_REQUEST_
Would you give the entries again word for word, with no pictures in the copy?

_DATA FOR ANALYSIS_
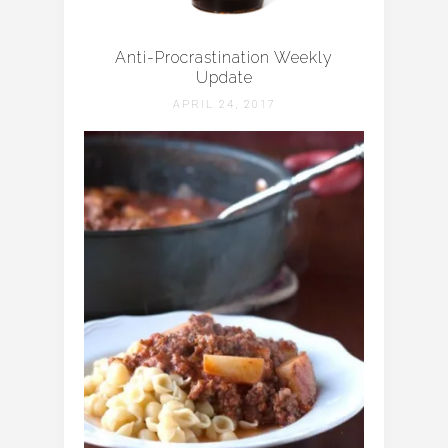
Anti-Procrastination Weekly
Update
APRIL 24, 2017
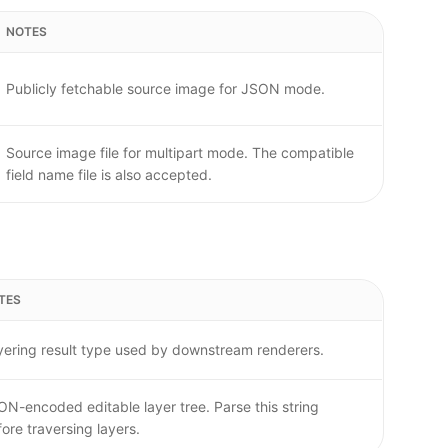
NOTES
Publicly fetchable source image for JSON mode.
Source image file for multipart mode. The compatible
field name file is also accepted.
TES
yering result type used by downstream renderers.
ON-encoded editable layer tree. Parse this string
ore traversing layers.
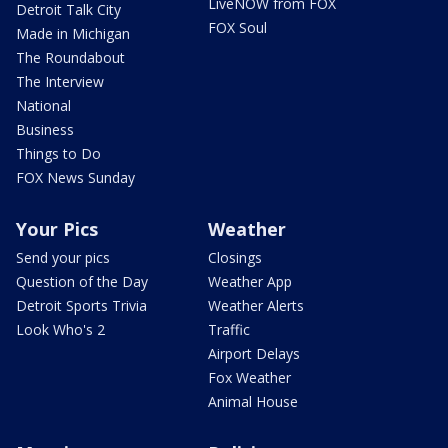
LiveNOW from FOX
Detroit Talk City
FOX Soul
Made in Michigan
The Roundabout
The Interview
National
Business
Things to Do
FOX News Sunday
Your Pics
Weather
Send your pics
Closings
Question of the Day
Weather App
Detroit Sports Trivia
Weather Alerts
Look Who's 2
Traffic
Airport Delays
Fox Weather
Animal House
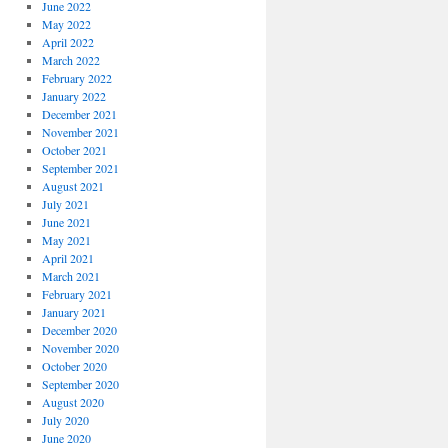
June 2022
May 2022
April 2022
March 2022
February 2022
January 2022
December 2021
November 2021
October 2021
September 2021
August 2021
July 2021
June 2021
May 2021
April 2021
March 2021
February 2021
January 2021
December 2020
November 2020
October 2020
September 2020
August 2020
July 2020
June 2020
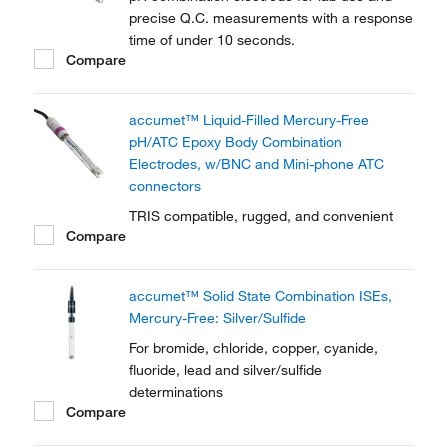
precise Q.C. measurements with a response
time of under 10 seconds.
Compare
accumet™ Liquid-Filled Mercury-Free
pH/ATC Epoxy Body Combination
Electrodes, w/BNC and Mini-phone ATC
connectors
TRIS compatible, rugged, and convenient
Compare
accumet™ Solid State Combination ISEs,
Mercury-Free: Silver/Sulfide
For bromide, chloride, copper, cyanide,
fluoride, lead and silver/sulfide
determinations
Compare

_ANSWER BELOW_
Anti-Procrastination Weekly
Update
APRIL 24, 2017
NOTES
Publicly fetchable source image for JSON mode.
Source image file for multipart mode. The compatible
field name file is also accepted.
TES
yering result type used by downstream renderers.
ON-encoded editable layer tree. Parse this string
ore traversing layers.
LiveNOW from FOX
Detroit Talk City
FOX Soul
Made in Michigan
The Roundabout
The Interview
National
Business
Things to Do
FOX News Sunday
Your Pics
Weather
Send your pics
Closings
Question of the Day
Weather App
Detroit Sports Trivia
Weather Alerts
Look Who's 2
Traffic
Airport Delays
Fox Weather
Animal House
June 2022
May 2022
April 2022
March 2022
February 2022
January 2022
December 2021
November 2021
October 2021
September 2021
August 2021
July 2021
June 2021
May 2021
April 2021
March 2021
February 2021
January 2021
December 2020
November 2020
October 2020
September 2020
August 2020
July 2020
June 2020
precise Q.C. measurements with a response
time of under 10 seconds.
Compare
accumet™ Liquid-Filled Mercury-Free
pH/ATC Epoxy Body Combination
Electrodes, w/BNC and Mini-phone ATC
connectors
TRIS compatible, rugged, and convenient
Compare
accumet™ Solid State Combination ISEs,
Mercury-Free: Silver/Sulfide
For bromide, chloride, copper, cyanide,
fluoride, lead and silver/sulfide
determinations
Compare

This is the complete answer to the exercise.